In a vignette dated May 1920, Kafka’s favorite writer, Robert Walser reflects on smallness by way of moods, one in the morning, the other in the evening, that return to smallness. I would like to argue that it can be read as a fascinating reflection on what Kabbalah (Jewish Mysticism) calls Tzimtzum. Tzimtzum is a narrative or metaphor about how G-d created the universe; namely, by contracting Himself and making room – an open space -for humankind to dwell and receive His goodness and have a relationship with Him (for better or for worse, to du, you).

If one were to imitate G-d (imitatio dei) as many Medieval Theologians suggest is the way one becomes godly, one can say that, in terms of the Tzimtzum, the imitation of G-d suggests a backwards movement in which infinite space is created through G-d’s becoming small. In both senses, godliness can be said to be found in the infintesimal, or in becoming small. One becomes G-d, so to speak, by becoming large and small, simultaneously.

God is to be found in the endless movement of becoming small.

For this and other reasons, Franz Kafka really enjoyed the writing of Robert Walser. In reflections like the one on May 1920 we can see why. Walser situates a mystical reflection on smallness in prose.
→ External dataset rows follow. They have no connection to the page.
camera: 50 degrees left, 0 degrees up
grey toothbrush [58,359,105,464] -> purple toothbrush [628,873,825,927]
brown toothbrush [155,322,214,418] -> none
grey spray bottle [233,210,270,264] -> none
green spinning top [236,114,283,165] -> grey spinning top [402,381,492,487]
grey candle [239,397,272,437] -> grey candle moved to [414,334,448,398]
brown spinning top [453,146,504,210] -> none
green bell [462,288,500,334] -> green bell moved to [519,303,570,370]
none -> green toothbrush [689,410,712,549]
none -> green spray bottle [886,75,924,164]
In a fashion that is deeply other oriented (Levinasian or Buberian), he reflects on you and your mood and your presence. The you can be thought of as a reference to G-d peeking (as the Song of Songs suggest) into our world.

Early in the morning, how good, how blindingly bright your mood was, how you peeked into life like a child and, no doubt, often enough acted downright fresh and improper. Enchanting, beautiful morning with golden light and pastel colors.
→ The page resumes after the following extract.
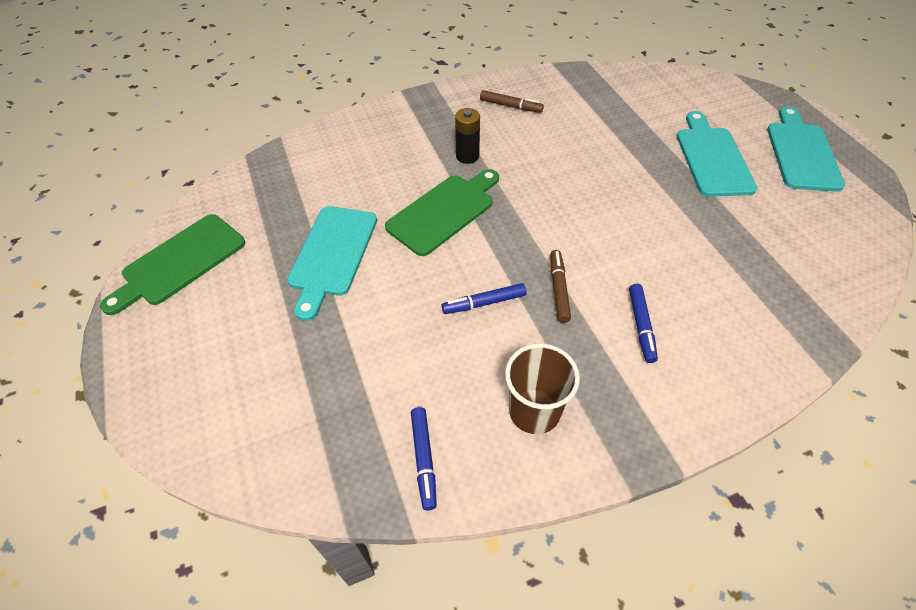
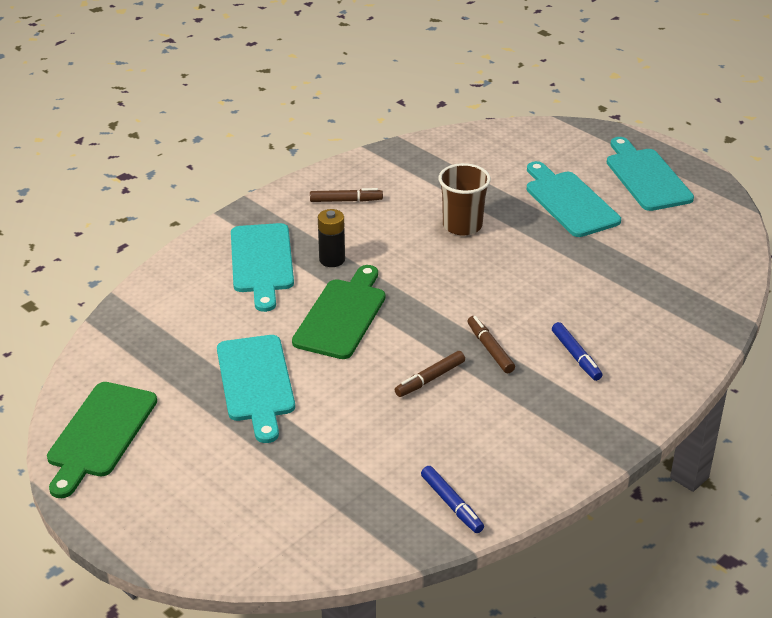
camera: 25 degrees left, 15 degrees down
blue marker [442,283,527,314] -> brown marker [395,351,465,397]
brown cup [505,343,580,434] -> brown cup moved to [438,163,491,235]
none -> turquoise cutting board [231,223,294,312]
He compares this to how “you” are at night:

How different, though, at night – then tiring thoughts come to you, and solemnity looked at you in a way you never imagined, and people walked beneath dark branches, and the moon moved behind the clouds, and everything looked like a test of whether you were firm and strong.

While you, during the day, are like a child and wild, at night one contracts.
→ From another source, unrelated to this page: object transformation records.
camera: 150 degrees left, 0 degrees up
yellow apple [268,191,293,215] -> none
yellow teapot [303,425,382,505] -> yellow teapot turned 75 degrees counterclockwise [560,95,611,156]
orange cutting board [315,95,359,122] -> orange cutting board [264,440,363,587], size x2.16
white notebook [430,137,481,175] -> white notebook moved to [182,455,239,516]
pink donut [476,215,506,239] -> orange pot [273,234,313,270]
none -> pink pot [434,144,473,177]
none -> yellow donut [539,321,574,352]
In such a way does good cheer constantly alternate with difficulty and trouble. Mourning and night were like wanting to and needing to. One drove you out into vast immensity, the other pulled you back into modest smallness again.

The day drives “you” ought into immensity – in lines of flight – the night “pulled you back into modest smallness again.” This is the double movement of tzimtzum, but what is amazing about this reflection is that Walser personalizes it. The last line suggest it is a process of expanding outward and returning to smallness as one is pulled back into modest smallness “again.”

I would argue that what Walser is capturing is the idea that the movement to “modest smallness,” again, is the movement of becoming godly which is given a figure that is deeply embodied in a physical and environmental state of being. Its spirituality is coupled with the day and the night. It is not simply metaphor; it is a personalization and materialization of smallness. However, in his reflection, this movement of smallness is built into existence.